- [Document extract]:
# # # # #

Simple story here: The ongoing shale boom in the U.S. is going to get bigger – far bigger than anyone realizes, even now. We've recommended our favorites in our newsletters. But one ETF gives you immediate exposure to all of the leading shale drilling firms – FRAK. Its top 10 holdings include most of our favorites: Anadarko, EOG, Devon, Pioneer, Noble, and Chesapeake. Careful... this will surely be a volatile ETF as it is focused on a booming sector that's very dependent on higher oil prices. Nevertheless, we think this is one of the best bets in the global markets right now.

No. 6: PowerShares International Dividend Achievers (PID)

This ETF owns 100 of the highest-yielding international stocks that have shares listed on one of the major global exchanges. It weights its fund into the highest-yielding stocks. (Two of its largest positions currently are units of Teekay Shipping, a company whose LNG shipping business has been a long favorite of my Investment Advisory newsletter).

By sticking with only companies paying a good dividend and trading on major exchanges, a lot of the risk of buying foreign stocks has been removed. Also, by holding 100 companies, it offers plenty of diversification. The weighting toward higher dividends should help produce index-beating results over time.

Lately, of course, this ETF has underperformed the U.S.-centric S&P... which might indicate it's a good time to buy. Certainly, this looks like a cheap index fund: The average price-to-earnings (P/E) ratio here is only 13 times earnings. And the average price-to-cash-flow ratio is a stunningly low 7 times.

No. 7: SPDR Dow Jones International Real Estate (RWX)

There's no really great international real estate ETF... yet. So in the meantime, I'd recommend just getting the broadest possible exposure to the best managers. This fund fits the bill. Here you're getting 100 of the biggest and best real estate firms in the world – Japan's Mitsui Fudosan, Canada's Brookfield Asset Management, Hong Kong's Link REIT, and the British Land Co. These are all legendary real estate firms... and you're getting all of them, from around the world.

# # # # #

- [Material provided]:

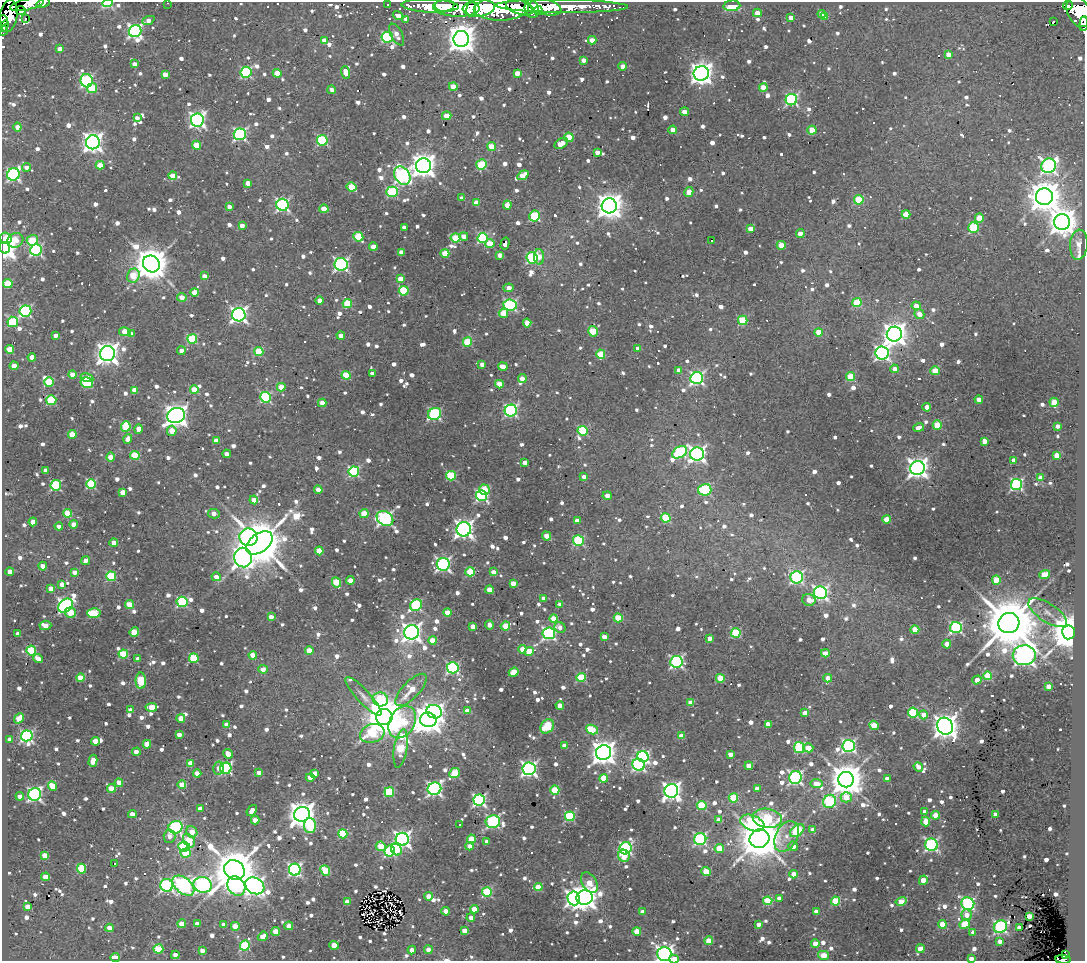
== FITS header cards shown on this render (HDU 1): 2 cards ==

# # # # #

- [Stated problem]: Extract the ETF recommendations passage above and reproduce all of it word for word.

- [Finished answer]:
Simple story here: The ongoing shale boom in the U.S. is going to get bigger – far bigger than anyone realizes, even now. We've recommended our favorites in our newsletters. But one ETF gives you immediate exposure to all of the leading shale drilling firms – FRAK. Its top 10 holdings include most of our favorites: Anadarko, EOG, Devon, Pioneer, Noble, and Chesapeake. Careful... this will surely be a volatile ETF as it is focused on a booming sector that's very dependent on higher oil prices. Nevertheless, we think this is one of the best bets in the global markets right now.

No. 6: PowerShares International Dividend Achievers (PID)

This ETF owns 100 of the highest-yielding international stocks that have shares listed on one of the major global exchanges. It weights its fund into the highest-yielding stocks. (Two of its largest positions currently are units of Teekay Shipping, a company whose LNG shipping business has been a long favorite of my Investment Advisory newsletter).

By sticking with only companies paying a good dividend and trading on major exchanges, a lot of the risk of buying foreign stocks has been removed. Also, by holding 100 companies, it offers plenty of diversification. The weighting toward higher dividends should help produce index-beating results over time.

Lately, of course, this ETF has underperformed the U.S.-centric S&P... which might indicate it's a good time to buy. Certainly, this looks like a cheap index fund: The average price-to-earnings (P/E) ratio here is only 13 times earnings. And the average price-to-cash-flow ratio is a stunningly low 7 times.

No. 7: SPDR Dow Jones International Real Estate (RWX)

There's no really great international real estate ETF... yet. So in the meantime, I'd recommend just getting the broadest possible exposure to the best managers. This fund fits the bill. Here you're getting 100 of the biggest and best real estate firms in the world – Japan's Mitsui Fudosan, Canada's Brookfield Asset Management, Hong Kong's Link REIT, and the British Land Co. These are all legendary real estate firms... and you're getting all of them, from around the world.